Milan Fashion Week may have officially come to a close, but the city’s creative expression certainly hasn’t dulled. For those still in town, we’ve compiled a selection of our favorite shows happening in Milan this month, from Saodat Ismailova, Jacopo Benassi, and Katherine Bradford.
Jacopo Benassi: “Sàlvati Salvàti”
Francesca Minini
September 17-November 9, 2024
Via Privata Massimiano, 25, 20134
“Sàlvati Salvàti” (loosely translated to save yourself, saved) is an invitation to the viewer: open up, express yourself, and you may be saved. The exhibition has quite literally taken over Francesca Minini, featuring a chaotic makeshift wall composed of metal pipes, wood, bags, and works of art. Behind the barricade is a safe haven, offering a peaceful retreat from the chaos of the outside world. It is the newest exhibition from Jacopo Benassi, a highly fluid, multifaceted artist whose work has traversed the realms of portraiture, painting, and performance.
What we love: Joāo Laia’s curatorial text rigorously interrogates the types of chaos—political, interpersonal, introspective, or otherwise—which may have served as sources of inspiration for this exhibition.

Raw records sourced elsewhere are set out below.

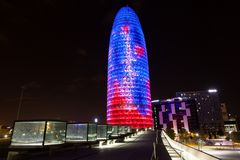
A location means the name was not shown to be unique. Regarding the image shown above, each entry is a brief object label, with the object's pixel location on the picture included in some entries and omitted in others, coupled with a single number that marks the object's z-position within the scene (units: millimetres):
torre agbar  142875
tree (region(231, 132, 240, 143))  97575
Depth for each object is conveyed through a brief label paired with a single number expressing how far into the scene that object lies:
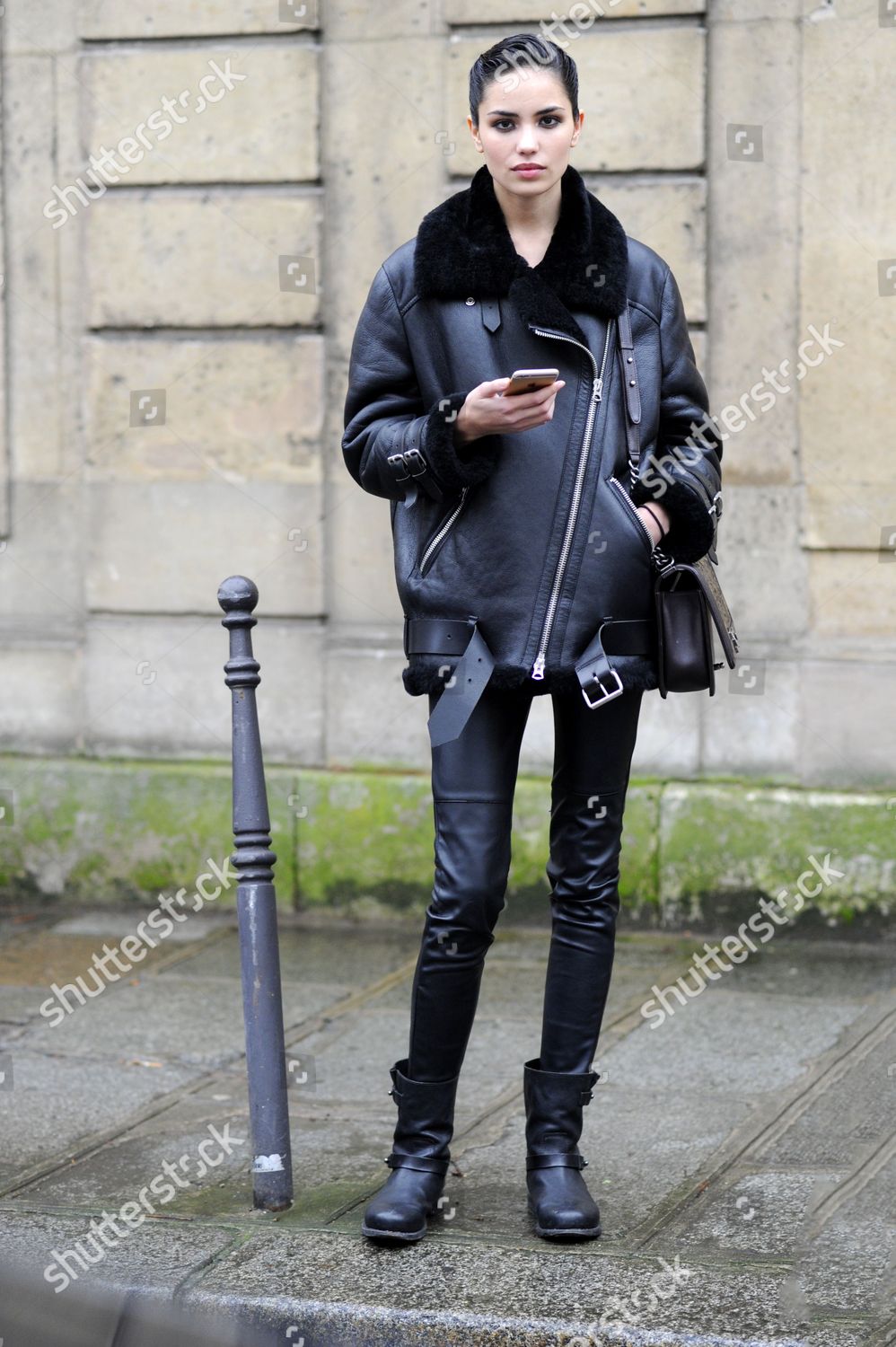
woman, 6.61
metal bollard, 7.23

Katherine Bradford: “Humankind”
Kaufmann Repetto
September 11-October 31, 2024
Via di Porta Tenaglia, 7, 20121
“Humankind” presents a series of luminous large-scale canvas paintings, each depicting androgynous figures cast in saturated hues of cobalt and blood-red. It is a continuation of Katherine Bradford’s artistic celebration of our interconnectedness. The painter continually honors her commitment to the creative communities of New York and Maine, communicating notions of mutual support and togetherness in her work. Fluid bodies seem to melt into their surroundings, merging medium and subject. Three of the works in “Humankind” further investigate the theme of people interacting with water, a leitmotif in Bradford’s work which she has described as the aspiration “to get the human body to be enfolded in the paint, and therefore in the water.”

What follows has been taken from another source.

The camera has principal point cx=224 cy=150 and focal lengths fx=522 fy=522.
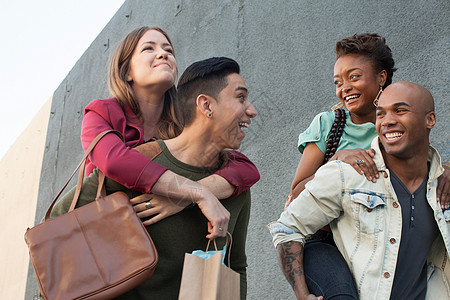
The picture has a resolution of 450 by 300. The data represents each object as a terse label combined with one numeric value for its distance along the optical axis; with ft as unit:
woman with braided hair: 7.41
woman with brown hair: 5.88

What we love: Three paintings in “Humankind” depict bodies half-submerged in vast expanses of tremendously rich, deep shades of ocean-blue, marked by their calm and fluidity.

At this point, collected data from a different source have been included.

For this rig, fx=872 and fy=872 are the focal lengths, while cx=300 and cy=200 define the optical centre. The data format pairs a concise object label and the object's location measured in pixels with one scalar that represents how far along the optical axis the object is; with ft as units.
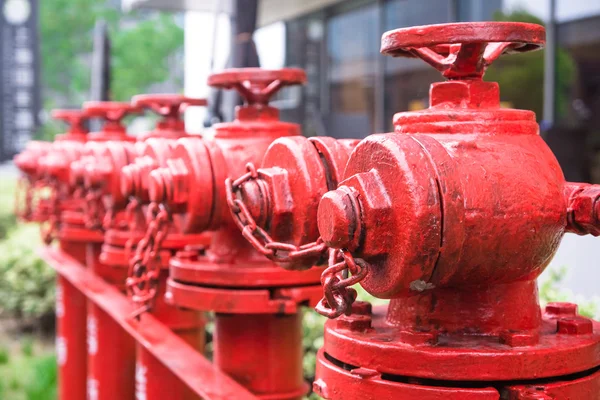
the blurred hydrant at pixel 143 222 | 6.38
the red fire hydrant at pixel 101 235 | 8.09
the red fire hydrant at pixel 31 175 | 13.03
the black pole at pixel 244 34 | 8.37
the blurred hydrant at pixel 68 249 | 11.84
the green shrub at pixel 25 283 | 21.11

Saodat Ismailova: “A Seed Under Our Tongue”
Pirelli HangarBicocca
September 12, 2024-January 12, 2025
Via Chiese, 2, 20126
Curated by Roberta Tenconi, “A Seed Under Our Tongue” spans two decades of work from Saodat Ismailova. The contemporary artist is acclaimed for her cerebral fusions of cinema, sound, and visual art, often drawing from her sociopolitical and cultural heritage in Central Asia. Here, these mediums grapple with the complex narratives of colonization, ancestral knowledge, and collective memory. Seven sculptures and seven films explore the idea, in the artist’s words, “that we are responsible for the seven generations before us and the seven generations to come after us.”
What we love: This show features Chillahona (2022), a vertical three-channel installation that debuted at the Venice Biennale and offers a modern reinterpretation of the Uzbek “cosmic” embroidery known as falak. Film and textiles unite to address themes of emptiness and disorder, nodding to the collapse of the Soviet Union and the period of perestroika.